— WHAT THIS TASK INVOLVES —
Lines below that include the word "occur" should each be copied.

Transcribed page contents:
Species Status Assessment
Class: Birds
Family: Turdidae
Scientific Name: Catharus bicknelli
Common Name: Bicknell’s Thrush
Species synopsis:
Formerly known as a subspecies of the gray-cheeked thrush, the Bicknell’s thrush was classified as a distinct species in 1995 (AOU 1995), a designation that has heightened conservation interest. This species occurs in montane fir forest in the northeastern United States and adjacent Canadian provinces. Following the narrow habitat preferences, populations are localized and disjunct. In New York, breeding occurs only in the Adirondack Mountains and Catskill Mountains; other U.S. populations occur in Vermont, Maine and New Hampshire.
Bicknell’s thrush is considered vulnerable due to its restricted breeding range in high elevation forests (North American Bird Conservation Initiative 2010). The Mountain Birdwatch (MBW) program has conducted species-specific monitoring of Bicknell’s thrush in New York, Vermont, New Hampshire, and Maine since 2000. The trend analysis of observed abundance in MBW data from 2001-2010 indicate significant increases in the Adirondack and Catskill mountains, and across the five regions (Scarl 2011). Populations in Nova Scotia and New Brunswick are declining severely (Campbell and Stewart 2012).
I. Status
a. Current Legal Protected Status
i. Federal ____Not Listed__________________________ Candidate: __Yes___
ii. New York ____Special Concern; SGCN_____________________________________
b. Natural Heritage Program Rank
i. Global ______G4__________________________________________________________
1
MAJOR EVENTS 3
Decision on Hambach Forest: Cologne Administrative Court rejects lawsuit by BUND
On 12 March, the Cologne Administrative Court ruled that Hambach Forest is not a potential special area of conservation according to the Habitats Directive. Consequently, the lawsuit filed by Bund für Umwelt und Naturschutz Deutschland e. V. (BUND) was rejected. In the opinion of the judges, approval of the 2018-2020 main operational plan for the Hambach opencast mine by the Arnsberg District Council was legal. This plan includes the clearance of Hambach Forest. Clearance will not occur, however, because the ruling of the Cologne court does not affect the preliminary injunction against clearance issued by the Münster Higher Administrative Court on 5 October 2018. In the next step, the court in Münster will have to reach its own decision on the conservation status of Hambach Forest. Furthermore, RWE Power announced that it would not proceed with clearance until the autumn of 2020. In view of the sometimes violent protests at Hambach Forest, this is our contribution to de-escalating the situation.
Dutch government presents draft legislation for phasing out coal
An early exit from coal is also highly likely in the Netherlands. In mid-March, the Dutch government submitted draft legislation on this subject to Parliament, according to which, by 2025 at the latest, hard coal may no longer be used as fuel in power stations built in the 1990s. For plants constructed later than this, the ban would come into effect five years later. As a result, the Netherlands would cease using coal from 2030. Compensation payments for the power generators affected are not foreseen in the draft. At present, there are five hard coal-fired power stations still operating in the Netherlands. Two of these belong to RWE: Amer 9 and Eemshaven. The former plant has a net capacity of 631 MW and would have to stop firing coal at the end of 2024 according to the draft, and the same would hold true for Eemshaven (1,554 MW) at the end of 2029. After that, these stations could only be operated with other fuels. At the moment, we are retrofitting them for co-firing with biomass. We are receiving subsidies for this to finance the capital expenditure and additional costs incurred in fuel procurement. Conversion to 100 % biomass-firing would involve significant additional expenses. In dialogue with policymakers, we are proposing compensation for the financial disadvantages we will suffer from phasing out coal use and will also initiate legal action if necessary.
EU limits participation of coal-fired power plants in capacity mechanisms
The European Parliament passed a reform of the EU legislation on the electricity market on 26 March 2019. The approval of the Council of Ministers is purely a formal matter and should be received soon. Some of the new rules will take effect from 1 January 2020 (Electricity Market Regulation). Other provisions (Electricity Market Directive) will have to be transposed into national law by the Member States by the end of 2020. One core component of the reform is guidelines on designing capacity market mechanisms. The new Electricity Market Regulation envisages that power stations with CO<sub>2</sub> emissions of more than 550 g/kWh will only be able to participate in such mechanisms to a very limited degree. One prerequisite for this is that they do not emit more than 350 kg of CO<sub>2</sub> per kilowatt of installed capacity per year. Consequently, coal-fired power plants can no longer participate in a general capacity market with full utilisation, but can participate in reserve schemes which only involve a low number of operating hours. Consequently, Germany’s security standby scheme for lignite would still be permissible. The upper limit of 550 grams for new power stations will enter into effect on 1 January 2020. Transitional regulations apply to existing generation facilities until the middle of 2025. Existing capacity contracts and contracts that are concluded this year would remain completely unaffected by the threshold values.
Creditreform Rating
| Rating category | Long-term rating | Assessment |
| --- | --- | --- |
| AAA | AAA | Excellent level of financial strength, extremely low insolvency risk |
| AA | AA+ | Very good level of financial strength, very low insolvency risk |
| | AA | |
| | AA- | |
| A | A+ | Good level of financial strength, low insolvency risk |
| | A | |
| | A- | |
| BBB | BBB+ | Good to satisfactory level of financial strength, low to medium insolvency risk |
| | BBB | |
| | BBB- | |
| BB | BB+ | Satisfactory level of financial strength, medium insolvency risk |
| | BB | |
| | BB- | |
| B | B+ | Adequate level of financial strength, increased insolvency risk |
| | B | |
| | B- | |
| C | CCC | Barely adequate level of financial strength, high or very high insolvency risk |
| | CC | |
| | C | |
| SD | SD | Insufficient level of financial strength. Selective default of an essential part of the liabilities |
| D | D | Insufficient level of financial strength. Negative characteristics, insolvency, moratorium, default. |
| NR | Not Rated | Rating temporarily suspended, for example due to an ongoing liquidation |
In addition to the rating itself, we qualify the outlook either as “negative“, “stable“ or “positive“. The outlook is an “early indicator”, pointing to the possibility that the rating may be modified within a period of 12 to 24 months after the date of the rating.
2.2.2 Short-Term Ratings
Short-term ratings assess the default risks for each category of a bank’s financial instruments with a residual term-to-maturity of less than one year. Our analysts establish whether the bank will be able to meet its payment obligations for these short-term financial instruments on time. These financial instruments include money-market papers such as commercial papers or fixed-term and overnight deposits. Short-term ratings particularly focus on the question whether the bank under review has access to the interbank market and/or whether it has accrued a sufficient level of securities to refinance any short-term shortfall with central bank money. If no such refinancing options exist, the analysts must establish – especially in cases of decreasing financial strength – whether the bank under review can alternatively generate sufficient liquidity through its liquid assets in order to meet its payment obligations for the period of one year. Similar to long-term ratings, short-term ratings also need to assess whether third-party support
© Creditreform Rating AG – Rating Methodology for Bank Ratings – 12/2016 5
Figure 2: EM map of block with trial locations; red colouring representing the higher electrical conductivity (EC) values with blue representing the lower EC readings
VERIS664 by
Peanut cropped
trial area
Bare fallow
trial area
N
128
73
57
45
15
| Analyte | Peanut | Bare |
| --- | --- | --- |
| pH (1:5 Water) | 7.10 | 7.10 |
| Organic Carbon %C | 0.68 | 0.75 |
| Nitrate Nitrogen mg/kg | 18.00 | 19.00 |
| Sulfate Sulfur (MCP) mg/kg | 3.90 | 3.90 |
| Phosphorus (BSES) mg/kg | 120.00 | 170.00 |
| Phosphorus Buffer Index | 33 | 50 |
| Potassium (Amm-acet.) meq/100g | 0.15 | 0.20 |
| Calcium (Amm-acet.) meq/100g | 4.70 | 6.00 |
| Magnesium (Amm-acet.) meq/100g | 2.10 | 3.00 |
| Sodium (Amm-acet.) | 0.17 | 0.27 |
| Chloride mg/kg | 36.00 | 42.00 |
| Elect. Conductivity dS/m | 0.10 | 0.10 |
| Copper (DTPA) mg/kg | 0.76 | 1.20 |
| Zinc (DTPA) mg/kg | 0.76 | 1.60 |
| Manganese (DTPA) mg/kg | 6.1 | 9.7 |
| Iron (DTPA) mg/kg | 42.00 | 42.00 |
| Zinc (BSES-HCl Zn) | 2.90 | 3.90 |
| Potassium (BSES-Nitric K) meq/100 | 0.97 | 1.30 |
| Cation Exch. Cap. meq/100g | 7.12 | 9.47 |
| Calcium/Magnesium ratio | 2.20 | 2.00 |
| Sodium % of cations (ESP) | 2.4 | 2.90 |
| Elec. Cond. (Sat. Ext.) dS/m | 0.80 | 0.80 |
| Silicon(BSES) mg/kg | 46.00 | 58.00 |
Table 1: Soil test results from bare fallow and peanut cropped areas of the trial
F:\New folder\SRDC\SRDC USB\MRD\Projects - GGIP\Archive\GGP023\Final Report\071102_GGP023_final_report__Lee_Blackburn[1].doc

— THE COMPLETED TASK —
Formerly known as a subspecies of the gray-cheeked thrush, the Bicknell’s thrush was classified as a distinct species in 1995 (AOU 1995), a designation that has heightened conservation interest. This species occurs in montane fir forest in the northeastern United States and adjacent Canadian provinces. Following the narrow habitat preferences, populations are localized and disjunct. In New York, breeding occurs only in the Adirondack Mountains and Catskill Mountains; other U.S. populations occur in Vermont, Maine and New Hampshire.
On 12 March, the Cologne Administrative Court ruled that Hambach Forest is not a potential special area of conservation according to the Habitats Directive. Consequently, the lawsuit filed by Bund für Umwelt und Naturschutz Deutschland e. V. (BUND) was rejected. In the opinion of the judges, approval of the 2018-2020 main operational plan for the Hambach opencast mine by the Arnsberg District Council was legal. This plan includes the clearance of Hambach Forest. Clearance will not occur, however, because the ruling of the Cologne court does not affect the preliminary injunction against clearance issued by the Münster Higher Administrative Court on 5 October 2018. In the next step, the court in Münster will have to reach its own decision on the conservation status of Hambach Forest. Furthermore, RWE Power announced that it would not proceed with clearance until the autumn of 2020. In view of the sometimes violent protests at Hambach Forest, this is our contribution to de-escalating the situation.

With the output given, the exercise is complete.